Australia victim of containment success: it may have massively over-stimulated and needs to exit fast...
Australia's exceptional efforts in flattening the COVID-19 curve quickly and crushing viral transmissions means that we may be a victim of our own success. The government's fiscal stimulus may have been calibrated for a situation that is much worse than the one we face.
New analysis presented by Deutsche Bank economist Torsten Slok shows that amongst the 20 countries he examined, no nation has provided more fiscal support as a share of GDP than Australia in revenue and expenditure terms.
And yet according to our real-time COVID-19 infection and fatality tracking systems, Australia’s new infection numbers peaked at the start of the month. This was slightly ahead of our contrarian March forecast for a peak in US and Australian infections in early April (the US peaked on April 11).

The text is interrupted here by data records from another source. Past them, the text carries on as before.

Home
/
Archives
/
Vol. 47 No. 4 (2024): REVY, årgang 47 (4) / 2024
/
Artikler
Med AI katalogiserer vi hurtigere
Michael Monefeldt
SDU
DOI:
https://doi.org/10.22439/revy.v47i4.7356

In fact, it appears that Australia’s containment efficacy has been superior to almost all developed countries globally save Hong Kong and New Zealand, which is a tribute to Prime Minister Scott Morrison and the state premiers' policy fortitude. As a disease, COVID-19 has all but disappeared across the land. (This does not mean that there will not be small outbreaks in the future that require targeted lock-downs of specific areas, as we have seen in Tasmania.)

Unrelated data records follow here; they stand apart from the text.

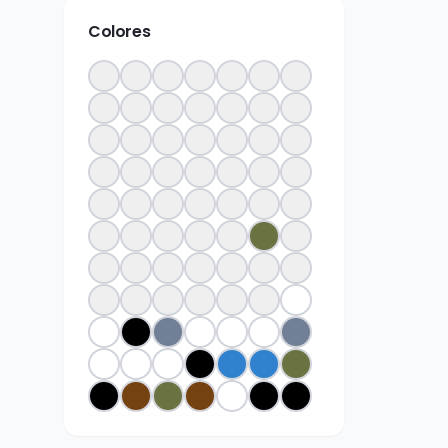
Colores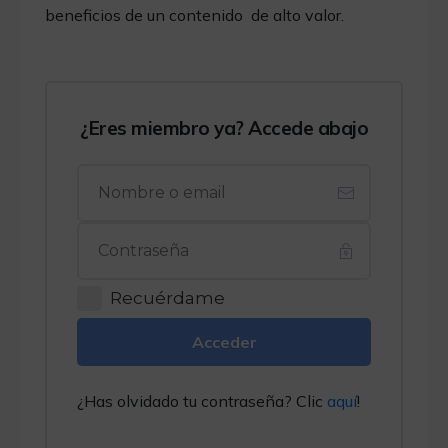
beneficios de un contenido de alto valor.
¿Eres miembro ya? Accede abajo
Recuérdame
Acceder
¿Has olvidado tu contraseña? Clic
aquí
!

My fear is that the huge size of Australia’s fiscal stimulus could reduce at the margin the incentive for workers and businesses to spin activity back up. And it could unnecessarily damage Australia’s fiscal balance, burdening future generations with massive amounts of debt that was not actually warranted.
Of course, there is a circularity here: the longer you want to contain, the more stimulus and debt you need. The one thing we now know with certainty is that Australia does not need to hibernate businesses for six months, as we argued in March.
Another fear is that it might be much harder to reactivate businesses the longer we wait to do so, with the permanent economic damage increasing as a function of time.
Finally, the permanent damage wrought by lock-downs---as represented by a structural increase in unemployment, risk-aversion (ie, reduced animal spirits), and, perhaps on a more positive note, the death of Zombie businesses---might be bigger than we currently understand.
We have long argued that the rise of over-leveraged and unprofitable businesses, especially those that issue high-yield bonds, is a source of huge investment risk.
The classic case is Virgin Airlines, which in October last year issued investors a $325 million bond on the ASX. That security (ASX: VAHHA), which we did not touch because Virgin was a zombie from central casting, has traded down from $100 to $39 before it was suspended. It is presumably worth nothing now and will join the other "zeroes" in a high yield bond graveyard that is about to get increasingly full as defaults soar globally.
This is also a growing problem for the high yield debt funds listed on the ASX via Listed Investment Trusts (LITs), which suffered steep 20 per cent to 40 per cent plus losses in March, and traded at enormous discounts to their net tangible asset values, as we had repeatedly warned they would do over the last year.
Given Australia’s success with containment and the risks of over-stimulating, I would urge the government to fast-track staged and targeted exits from the current strategy as soon as possible (and work to commensurately withdraw its stimulus measures as activity normalises).
Contrary to some claims, there are potentially enormous economic, social, and health costs that directly result from a depressionary containment strategy that kills activity with the upside that it has the profound benefit of cauterising COVID-19. To blindly ignore these trade-offs on the basis of hope rather than any empirical evidence would be a unique form of policy madness.